**What is required**
Copy out all lines of the records in which the word "blockquote" appears.

**The records**
%%
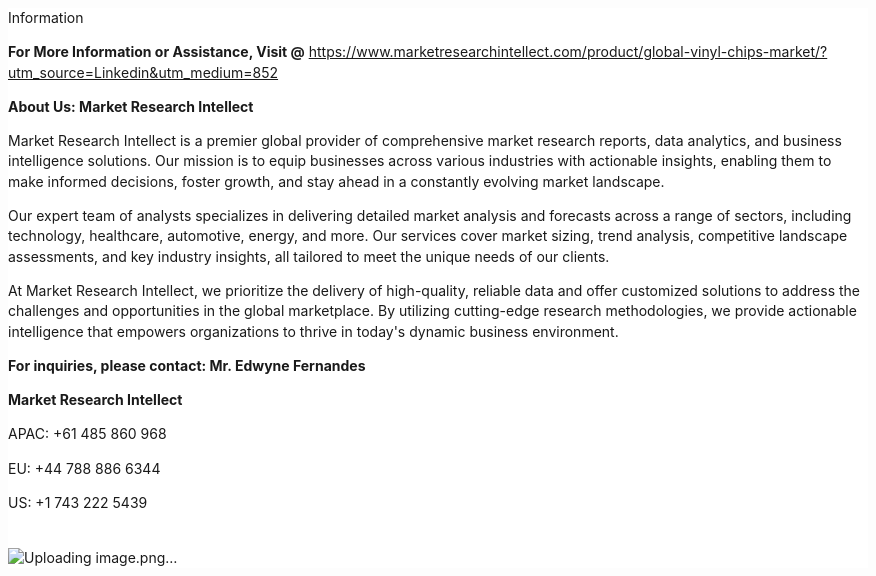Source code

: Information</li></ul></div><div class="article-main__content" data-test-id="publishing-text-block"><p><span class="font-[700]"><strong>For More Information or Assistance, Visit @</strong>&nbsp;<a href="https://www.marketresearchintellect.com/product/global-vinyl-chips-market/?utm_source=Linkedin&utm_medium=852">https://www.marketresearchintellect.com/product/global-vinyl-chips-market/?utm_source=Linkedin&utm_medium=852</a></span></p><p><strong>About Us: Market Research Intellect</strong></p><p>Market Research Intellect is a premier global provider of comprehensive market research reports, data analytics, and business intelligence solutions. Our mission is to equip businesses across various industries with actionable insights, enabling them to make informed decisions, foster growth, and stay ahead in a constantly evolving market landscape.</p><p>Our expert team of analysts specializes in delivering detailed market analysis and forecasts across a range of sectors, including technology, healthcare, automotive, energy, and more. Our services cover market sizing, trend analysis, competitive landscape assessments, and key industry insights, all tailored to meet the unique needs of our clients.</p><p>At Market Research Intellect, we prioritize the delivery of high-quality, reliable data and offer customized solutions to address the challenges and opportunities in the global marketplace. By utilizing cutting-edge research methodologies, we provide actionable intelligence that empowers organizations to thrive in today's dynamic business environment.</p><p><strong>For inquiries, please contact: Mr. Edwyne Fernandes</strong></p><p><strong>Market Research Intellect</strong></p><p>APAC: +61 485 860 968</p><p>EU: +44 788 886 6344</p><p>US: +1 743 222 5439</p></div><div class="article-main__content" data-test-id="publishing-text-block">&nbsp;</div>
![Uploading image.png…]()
%%
%%
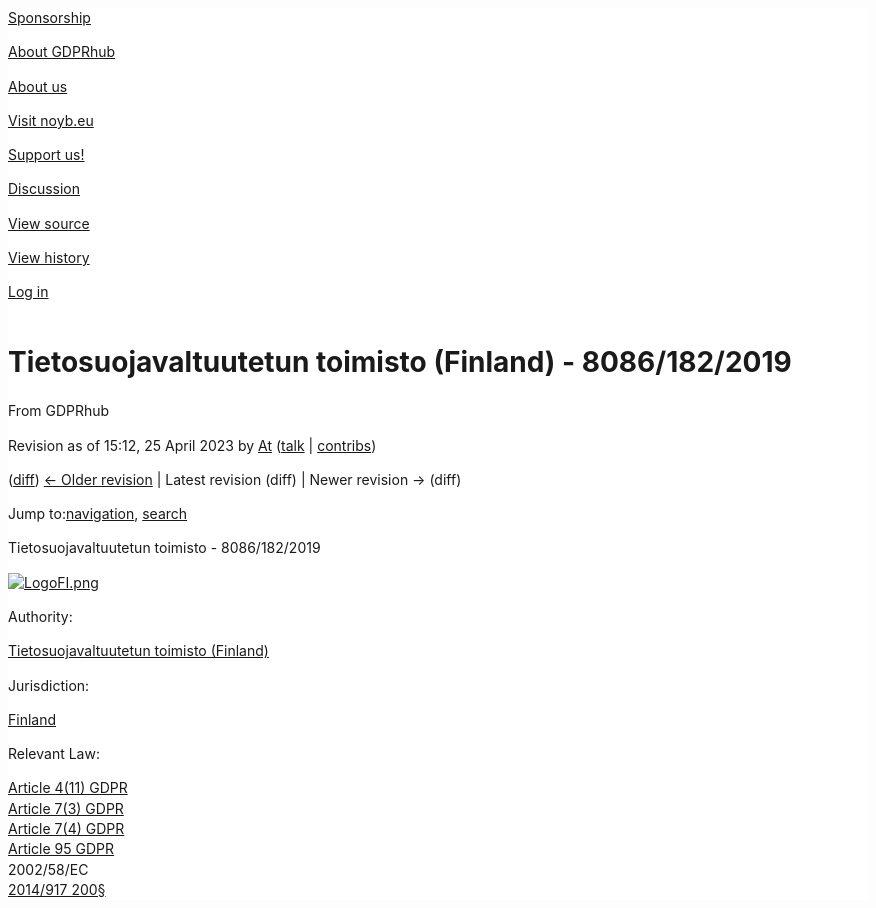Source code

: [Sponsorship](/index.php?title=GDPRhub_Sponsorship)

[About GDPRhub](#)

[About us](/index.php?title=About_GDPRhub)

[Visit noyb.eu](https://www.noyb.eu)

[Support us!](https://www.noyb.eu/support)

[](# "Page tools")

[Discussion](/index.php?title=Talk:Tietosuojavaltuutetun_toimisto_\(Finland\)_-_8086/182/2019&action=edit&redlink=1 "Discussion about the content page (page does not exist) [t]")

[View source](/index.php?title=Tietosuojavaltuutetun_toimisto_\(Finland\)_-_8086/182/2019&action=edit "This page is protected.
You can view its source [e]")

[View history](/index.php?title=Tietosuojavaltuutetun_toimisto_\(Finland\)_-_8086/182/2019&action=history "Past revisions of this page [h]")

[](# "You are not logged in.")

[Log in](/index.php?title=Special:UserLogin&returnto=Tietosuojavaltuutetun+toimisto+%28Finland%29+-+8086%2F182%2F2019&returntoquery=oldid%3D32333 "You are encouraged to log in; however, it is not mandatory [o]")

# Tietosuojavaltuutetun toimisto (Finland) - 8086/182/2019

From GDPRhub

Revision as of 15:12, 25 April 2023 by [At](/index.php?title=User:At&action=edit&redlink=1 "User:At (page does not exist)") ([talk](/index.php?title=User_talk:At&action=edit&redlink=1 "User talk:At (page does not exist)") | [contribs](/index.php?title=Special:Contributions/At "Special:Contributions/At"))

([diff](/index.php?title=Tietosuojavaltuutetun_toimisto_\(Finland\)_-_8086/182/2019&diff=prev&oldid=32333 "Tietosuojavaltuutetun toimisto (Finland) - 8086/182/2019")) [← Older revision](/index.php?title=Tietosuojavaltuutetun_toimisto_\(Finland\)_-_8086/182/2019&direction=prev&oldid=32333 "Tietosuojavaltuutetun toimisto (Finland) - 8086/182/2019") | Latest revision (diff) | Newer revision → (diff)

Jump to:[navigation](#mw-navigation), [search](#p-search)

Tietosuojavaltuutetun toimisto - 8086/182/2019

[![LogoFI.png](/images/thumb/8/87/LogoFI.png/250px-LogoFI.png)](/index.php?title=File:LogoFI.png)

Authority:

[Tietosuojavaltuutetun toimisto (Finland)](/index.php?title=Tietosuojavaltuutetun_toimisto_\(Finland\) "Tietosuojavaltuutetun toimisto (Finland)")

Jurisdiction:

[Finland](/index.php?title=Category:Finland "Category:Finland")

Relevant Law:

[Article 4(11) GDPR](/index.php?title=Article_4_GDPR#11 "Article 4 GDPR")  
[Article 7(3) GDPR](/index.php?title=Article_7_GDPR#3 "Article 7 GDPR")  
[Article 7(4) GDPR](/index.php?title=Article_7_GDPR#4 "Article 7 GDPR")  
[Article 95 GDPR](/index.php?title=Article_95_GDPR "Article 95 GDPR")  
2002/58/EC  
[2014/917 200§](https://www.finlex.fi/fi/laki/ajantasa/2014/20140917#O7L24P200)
%%
%%
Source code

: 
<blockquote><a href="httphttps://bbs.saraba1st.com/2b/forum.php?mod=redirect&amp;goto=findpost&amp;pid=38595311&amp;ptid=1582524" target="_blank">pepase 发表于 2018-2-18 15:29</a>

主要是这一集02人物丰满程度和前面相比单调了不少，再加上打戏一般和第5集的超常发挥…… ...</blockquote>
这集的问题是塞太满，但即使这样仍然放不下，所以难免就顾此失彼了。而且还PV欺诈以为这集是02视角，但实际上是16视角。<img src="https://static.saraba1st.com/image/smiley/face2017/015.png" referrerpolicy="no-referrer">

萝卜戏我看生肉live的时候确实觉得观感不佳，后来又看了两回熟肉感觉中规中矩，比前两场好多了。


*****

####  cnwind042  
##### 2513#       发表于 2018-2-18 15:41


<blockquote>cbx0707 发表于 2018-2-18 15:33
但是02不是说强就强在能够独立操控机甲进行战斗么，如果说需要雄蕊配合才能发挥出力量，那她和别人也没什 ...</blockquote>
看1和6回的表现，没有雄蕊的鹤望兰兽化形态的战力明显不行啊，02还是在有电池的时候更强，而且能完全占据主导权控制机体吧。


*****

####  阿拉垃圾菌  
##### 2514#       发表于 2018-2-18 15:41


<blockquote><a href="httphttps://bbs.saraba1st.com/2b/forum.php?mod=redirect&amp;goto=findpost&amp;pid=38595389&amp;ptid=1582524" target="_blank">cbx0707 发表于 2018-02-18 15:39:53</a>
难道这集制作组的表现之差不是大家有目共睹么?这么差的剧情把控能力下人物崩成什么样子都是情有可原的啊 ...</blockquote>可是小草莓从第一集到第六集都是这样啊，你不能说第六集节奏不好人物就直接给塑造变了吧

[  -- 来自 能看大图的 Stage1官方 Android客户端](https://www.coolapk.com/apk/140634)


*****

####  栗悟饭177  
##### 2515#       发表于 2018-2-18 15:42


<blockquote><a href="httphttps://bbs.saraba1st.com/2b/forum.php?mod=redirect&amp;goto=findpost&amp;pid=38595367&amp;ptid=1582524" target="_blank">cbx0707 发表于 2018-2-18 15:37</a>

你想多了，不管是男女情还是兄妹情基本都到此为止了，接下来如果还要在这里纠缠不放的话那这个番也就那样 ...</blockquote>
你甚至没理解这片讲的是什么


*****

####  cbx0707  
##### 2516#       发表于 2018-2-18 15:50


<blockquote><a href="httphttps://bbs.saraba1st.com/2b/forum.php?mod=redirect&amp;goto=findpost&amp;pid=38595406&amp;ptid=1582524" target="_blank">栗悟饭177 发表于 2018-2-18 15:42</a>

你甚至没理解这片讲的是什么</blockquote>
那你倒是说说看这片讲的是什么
%%
**Answer box**
<blockquote><a href="httphttps://bbs.saraba1st.com/2b/forum.php?mod=redirect&amp;goto=findpost&amp;pid=38595311&amp;ptid=1582524" target="_blank">pepase 发表于 2018-2-18 15:29</a>
主要是这一集02人物丰满程度和前面相比单调了不少，再加上打戏一般和第5集的超常发挥…… ...</blockquote>
<blockquote>cbx0707 发表于 2018-2-18 15:33
但是02不是说强就强在能够独立操控机甲进行战斗么，如果说需要雄蕊配合才能发挥出力量，那她和别人也没什 ...</blockquote>
<blockquote><a href="httphttps://bbs.saraba1st.com/2b/forum.php?mod=redirect&amp;goto=findpost&amp;pid=38595389&amp;ptid=1582524" target="_blank">cbx0707 发表于 2018-02-18 15:39:53</a>
难道这集制作组的表现之差不是大家有目共睹么?这么差的剧情把控能力下人物崩成什么样子都是情有可原的啊 ...</blockquote>可是小草莓从第一集到第六集都是这样啊，你不能说第六集节奏不好人物就直接给塑造变了吧
<blockquote><a href="httphttps://bbs.saraba1st.com/2b/forum.php?mod=redirect&amp;goto=findpost&amp;pid=38595367&amp;ptid=1582524" target="_blank">cbx0707 发表于 2018-2-18 15:37</a>
你想多了，不管是男女情还是兄妹情基本都到此为止了，接下来如果还要在这里纠缠不放的话那这个番也就那样 ...</blockquote>
<blockquote><a href="httphttps://bbs.saraba1st.com/2b/forum.php?mod=redirect&amp;goto=findpost&amp;pid=38595406&amp;ptid=1582524" target="_blank">栗悟饭177 发表于 2018-2-18 15:42</a>
你甚至没理解这片讲的是什么</blockquote>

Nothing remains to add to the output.